For the tests W/S, both controller schemes also produced nearly comparable effective work at the evaluated GC speeds of 4 seconds, 3 seconds, 2 seconds, and 1 second with 63% up to 85% of the ideal value. This effective work was maintained with over 60% effective work achieved at all GC speeds when compared to the test WO/S. On the other hand, based on the generated inertia evaluation, the inertia produced when using the cocontraction model based P controller was increasing with the increase of the GC speed, especially at the faster GC speeds of 2 seconds and 1 second. This indicates that the P controller alone was not enough to control the EP trajectory of the leg orthosis in the presence of inertia effect. However, when using the cocontraction model based PP controller, it was able to maintain the inertia produced at all evaluated GC speeds when tested both WO/S and W/S as illustrated in Figures 14(a) and 14(b). The generated inertia was around −13% up to −45% inertia (almost similar to the test WO/S with −11% up to −43% inertia) as compared to −15% up to −79% inertia when using P based controller scheme. This concludes that the PP controller scheme was able to correspond to the inertia effect and thus gave a more stable EP trajectory of the leg orthosis at the evaluated GC speeds.

6. Conclusions

This research introduces the designed controller scheme and strategy to optimize the control of bi-articular actuators in co-contractive movements with the presence of mono-articular actuators. The approach strategy for this designed controller scheme is the derivation of a cocontraction model which facilitates the implementation of position and pressure-based controllers. The proposed cocontraction model based PP controller scheme correlates information on the joints with the dynamic characteristics (i.e., contraction and pressure) of the PMA. Input patterns are then generated for the antagonistic mono- and bi-articular actuators compared to the other control algorithms for PMA that predict or measure the required torque for the joints.

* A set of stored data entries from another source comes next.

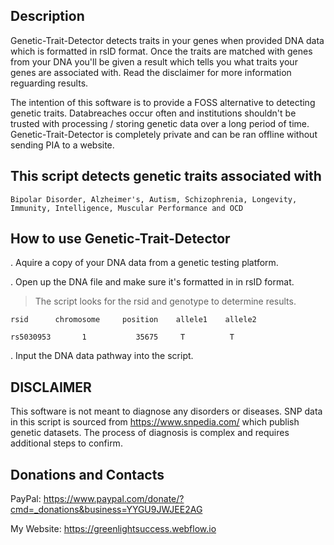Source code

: ## Description
Genetic-Trait-Detector detects traits in your genes when provided DNA data which is formatted in rsID format. Once the traits are matched with genes from your DNA you'll be given a result which tells you what traits your genes are associated with. Read the disclaimer for more information reguarding results.

The intention of this software is to provide a FOSS alternative to detecting genetic traits. Databreaches occur often and institutions shouldn't be trusted with processing / storing genetic data over a long period of time. Genetic-Trait-Detector is completely private and can be ran offline without sending PIA to a website.

## This script detects genetic traits associated with 
```
Bipolar Disorder, Alzheimer's, Autism, Schizophrenia, Longevity, Immunity, Intelligence, Muscular Performance and OCD 
```
## How to use Genetic-Trait-Detector

. Aquire a copy of your DNA data from a genetic testing platform.

. Open up the DNA file and make sure it's formatted in in rsID format. 
> The script looks for the rsid and genotype to determine results.

    rsid      chromosome     position    allele1	allele2

    rs5030953       1           35675     T          T
 
. Input the DNA data pathway into the script.

## DISCLAIMER
This software is not meant to diagnose any disorders or diseases. SNP data in this script is sourced from https://www.snpedia.com/ which publish genetic datasets. The process of diagnosis is complex and requires additional steps to confirm. 

## Donations and Contacts
PayPal: https://www.paypal.com/donate/?cmd=_donations&business=YYGU9JWJEE2AG

My Website: https://greenlightsuccess.webflow.io
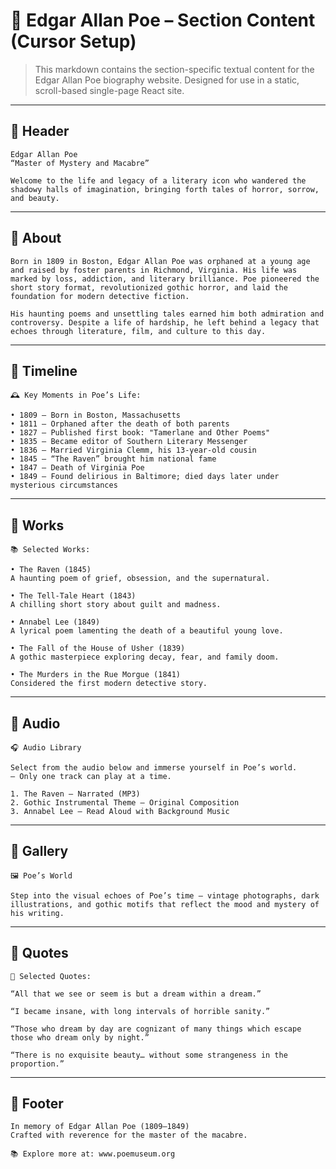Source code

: # 📝 Edgar Allan Poe – Section Content (Cursor Setup)

> This markdown contains the section-specific textual content for the Edgar Allan Poe biography website. Designed for use in a static, scroll-based single-page React site.

---

## 📍 Header

```
Edgar Allan Poe  
“Master of Mystery and Macabre”

Welcome to the life and legacy of a literary icon who wandered the shadowy halls of imagination, bringing forth tales of horror, sorrow, and beauty.
```

---

## 📍 About

```
Born in 1809 in Boston, Edgar Allan Poe was orphaned at a young age and raised by foster parents in Richmond, Virginia. His life was marked by loss, addiction, and literary brilliance. Poe pioneered the short story format, revolutionized gothic horror, and laid the foundation for modern detective fiction.

His haunting poems and unsettling tales earned him both admiration and controversy. Despite a life of hardship, he left behind a legacy that echoes through literature, film, and culture to this day.
```

---

## 📍 Timeline

```
🕰️ Key Moments in Poe’s Life:

• 1809 – Born in Boston, Massachusetts  
• 1811 – Orphaned after the death of both parents  
• 1827 – Published first book: "Tamerlane and Other Poems"  
• 1835 – Became editor of Southern Literary Messenger  
• 1836 – Married Virginia Clemm, his 13-year-old cousin  
• 1845 – “The Raven” brought him national fame  
• 1847 – Death of Virginia Poe  
• 1849 – Found delirious in Baltimore; died days later under mysterious circumstances
```

---

## 📍 Works

```
📚 Selected Works:

• The Raven (1845)  
A haunting poem of grief, obsession, and the supernatural.

• The Tell-Tale Heart (1843)  
A chilling short story about guilt and madness.

• Annabel Lee (1849)  
A lyrical poem lamenting the death of a beautiful young love.

• The Fall of the House of Usher (1839)  
A gothic masterpiece exploring decay, fear, and family doom.

• The Murders in the Rue Morgue (1841)  
Considered the first modern detective story.
```

---

## 📍 Audio

```
🎧 Audio Library

Select from the audio below and immerse yourself in Poe’s world.  
— Only one track can play at a time.

1. The Raven – Narrated (MP3)  
2. Gothic Instrumental Theme – Original Composition  
3. Annabel Lee – Read Aloud with Background Music
```

---

## 📍 Gallery

```
🖼 Poe’s World

Step into the visual echoes of Poe’s time — vintage photographs, dark illustrations, and gothic motifs that reflect the mood and mystery of his writing.
```

---

## 📍 Quotes

```
💬 Selected Quotes:

“All that we see or seem is but a dream within a dream.”

“I became insane, with long intervals of horrible sanity.”

“Those who dream by day are cognizant of many things which escape those who dream only by night.”

“There is no exquisite beauty… without some strangeness in the proportion.”
```

---

## 📍 Footer

```
In memory of Edgar Allan Poe (1809–1849)  
Crafted with reverence for the master of the macabre.

📚 Explore more at: www.poemuseum.org
```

Three tests were performed on the leg orthosis with the first using mono-articular actuators alone tested WO/S; the second with the addition of bi-articular actuators tested WO/S; and the third with the addition of bi-articular actuators tested W/S. Three assessments were evaluated to determine the performance of the designed controller scheme. The first assessment summarized that the addition of bi-articular actuators improved the joint stiffness of both the hip and knee. The bi-articular actuators also stabilized the coarse movements created by the mono-articular actuators during flexion of the joints and improved the maximum angle extension achieved at the knee joint. The second assessment concluded that compared to using the position based controller alone, the inclusion of the pressure-based controller improved the response time of PMA muscle activities due to the effects of contraction and expansion. The designed controller scheme was able to achieve complete gait motion of leg orthosis (i.e., hip and knee joints) until a GC speed of 2 seconds with a slight time shift of approximately only 0.2 seconds. The third assessment concluded that the cocontraction model based PP controller scheme was able to achieve a good EP trajectory of the leg orthosis up to GC speed of 1 second. The effective work achieved was over 60% of ideal value at all GC speeds of 4 seconds, 3 seconds, 2 seconds, and 1 second. Moreover, the generated inertia was also maintained at all GC speeds. This concludes that the PP controller scheme was able to correspond to the inertia effect and then optimize the controls of leg orthosis. The modified control scheme will be introduced in the next assessment to consider the gravitational effect on the antagonistic actuators as to improve control of the EP trajectory of the leg orthosis.

Conflict of Interests

The authors declare that they have no conflict of interests.

Acknowledgment

This work was supported by KAKENHI: Grant-in-Aid for Scientific Research (B) 21300202.